===== Records provided =====

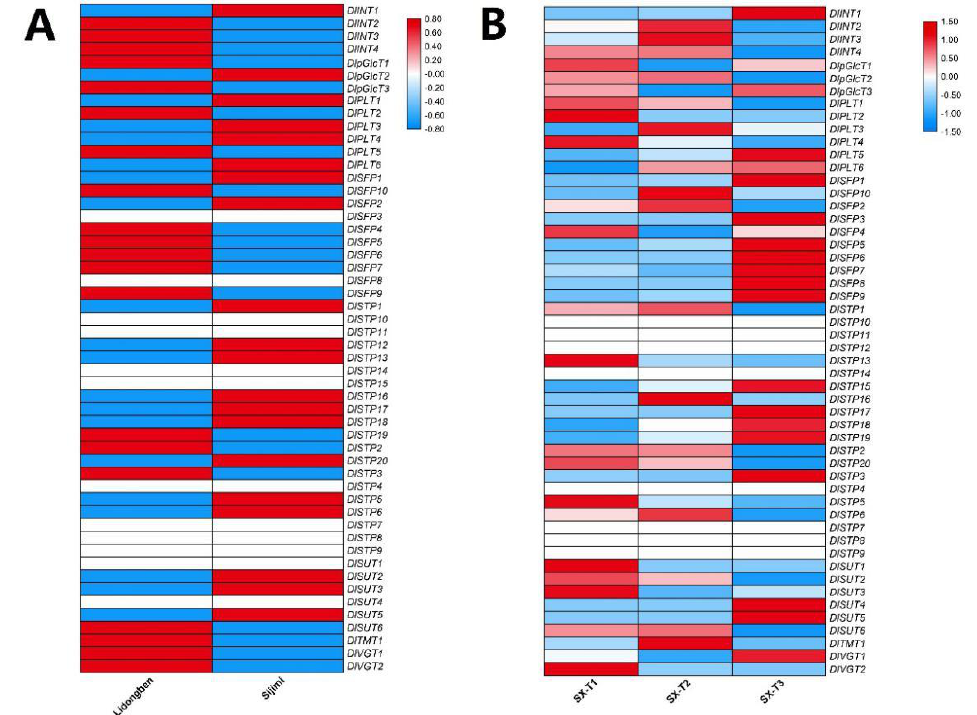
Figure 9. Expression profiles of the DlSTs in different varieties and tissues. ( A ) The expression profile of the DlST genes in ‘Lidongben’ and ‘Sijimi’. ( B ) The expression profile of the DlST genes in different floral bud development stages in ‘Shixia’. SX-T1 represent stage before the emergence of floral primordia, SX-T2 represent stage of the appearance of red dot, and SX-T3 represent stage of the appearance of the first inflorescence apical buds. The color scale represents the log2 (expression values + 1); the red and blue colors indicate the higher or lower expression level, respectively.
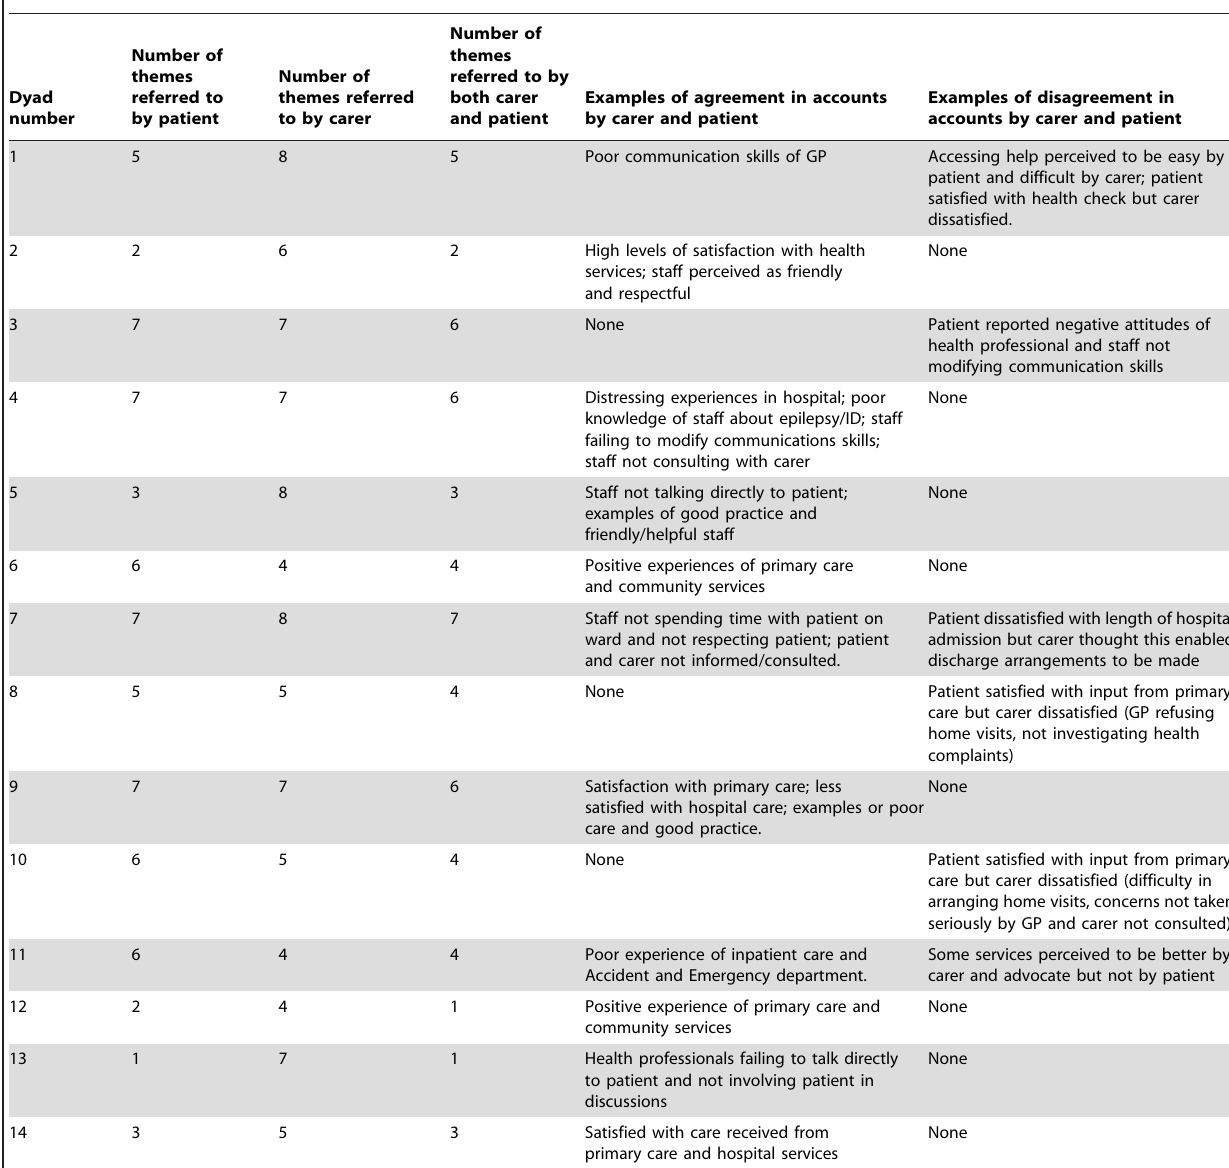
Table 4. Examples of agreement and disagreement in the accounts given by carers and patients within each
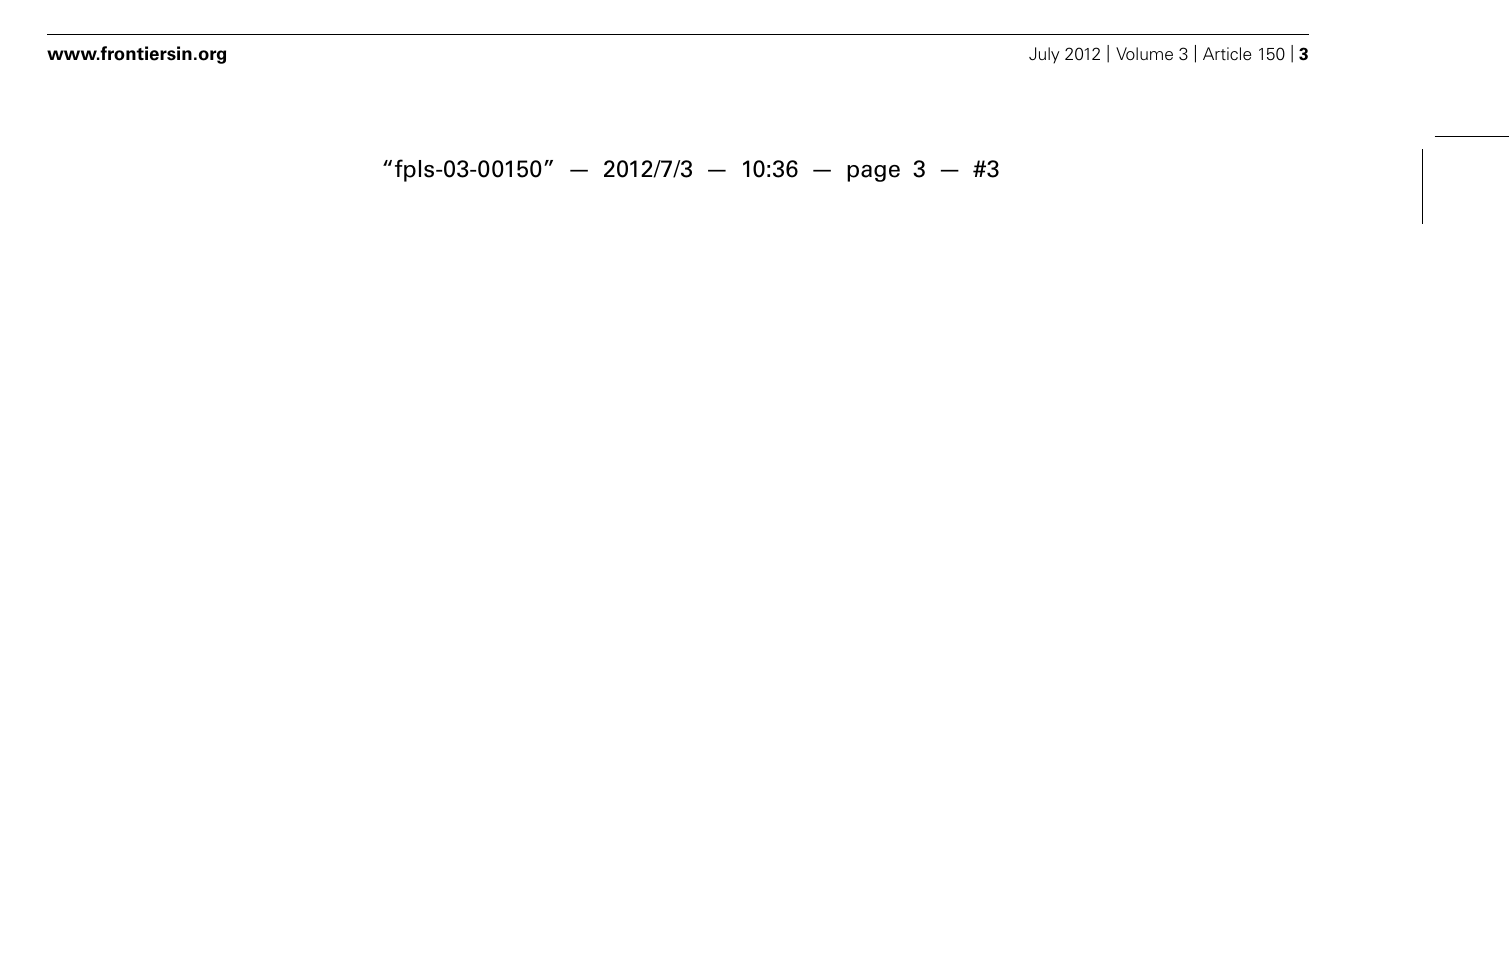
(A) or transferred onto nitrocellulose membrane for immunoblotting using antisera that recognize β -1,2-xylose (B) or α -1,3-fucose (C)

=====
===== Records provided =====

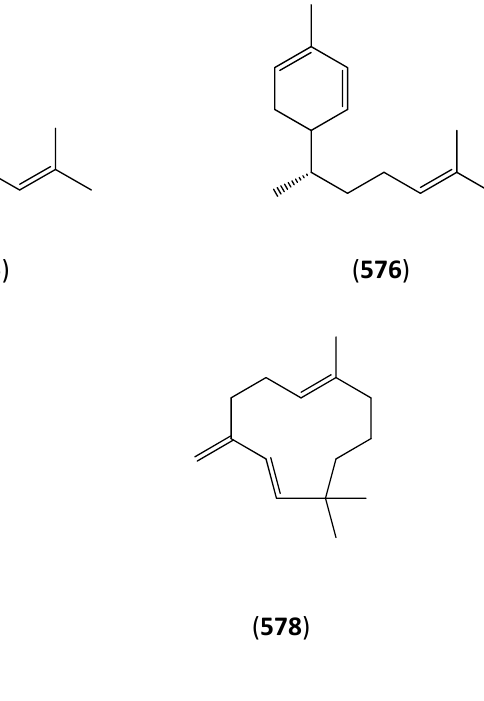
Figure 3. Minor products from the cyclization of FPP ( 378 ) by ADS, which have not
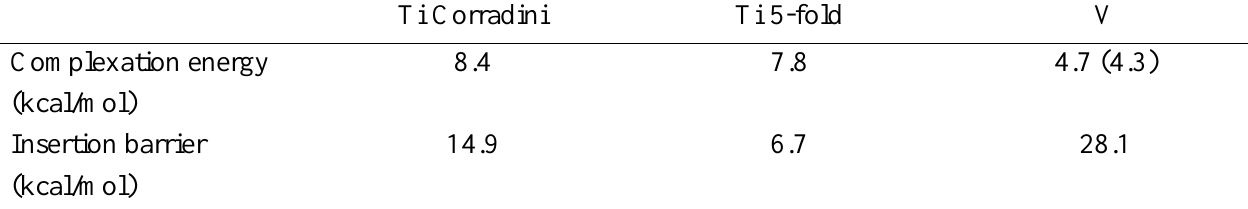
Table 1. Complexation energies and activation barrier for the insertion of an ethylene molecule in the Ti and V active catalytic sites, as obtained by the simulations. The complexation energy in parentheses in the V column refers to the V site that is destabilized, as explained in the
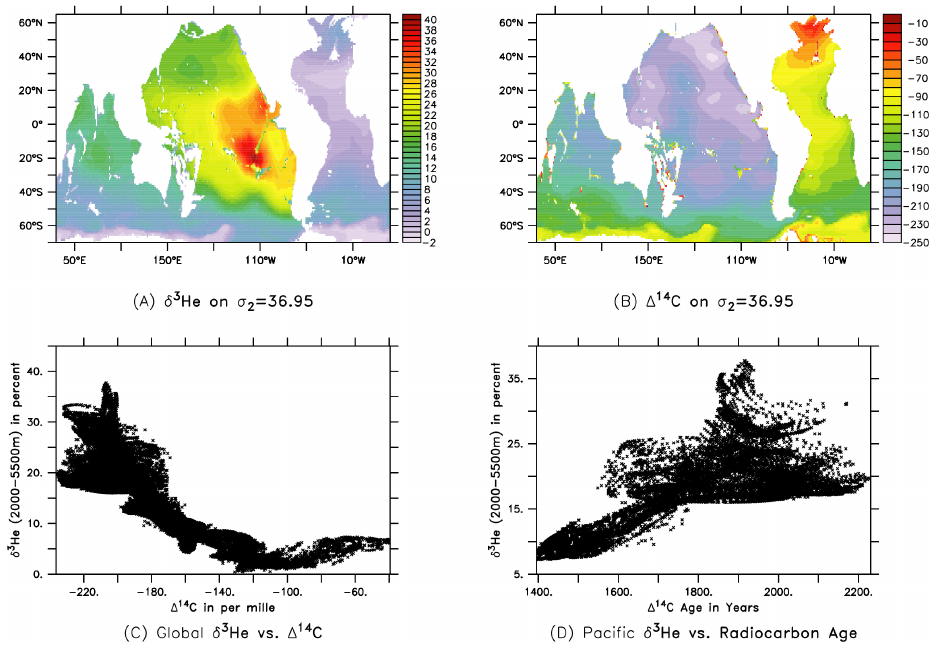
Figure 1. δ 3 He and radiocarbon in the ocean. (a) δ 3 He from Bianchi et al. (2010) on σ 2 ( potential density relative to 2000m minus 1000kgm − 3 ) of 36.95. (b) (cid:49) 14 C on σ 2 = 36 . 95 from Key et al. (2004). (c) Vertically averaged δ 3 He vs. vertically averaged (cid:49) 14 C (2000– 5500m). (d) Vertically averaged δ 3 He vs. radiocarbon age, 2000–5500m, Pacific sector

=====

Instructions for the task: The reply should hold the entries above from the line with "Table 4. Examples" to the line with "(A) or transferred", duplicated exactly, pictures excluded.

Written solution:
Table 4. Examples of agreement and disagreement in the accounts given by carers and patients within each
(A) or transferred onto nitrocellulose membrane for immunoblotting using antisera that recognize β -1,2-xylose (B) or α -1,3-fucose (C)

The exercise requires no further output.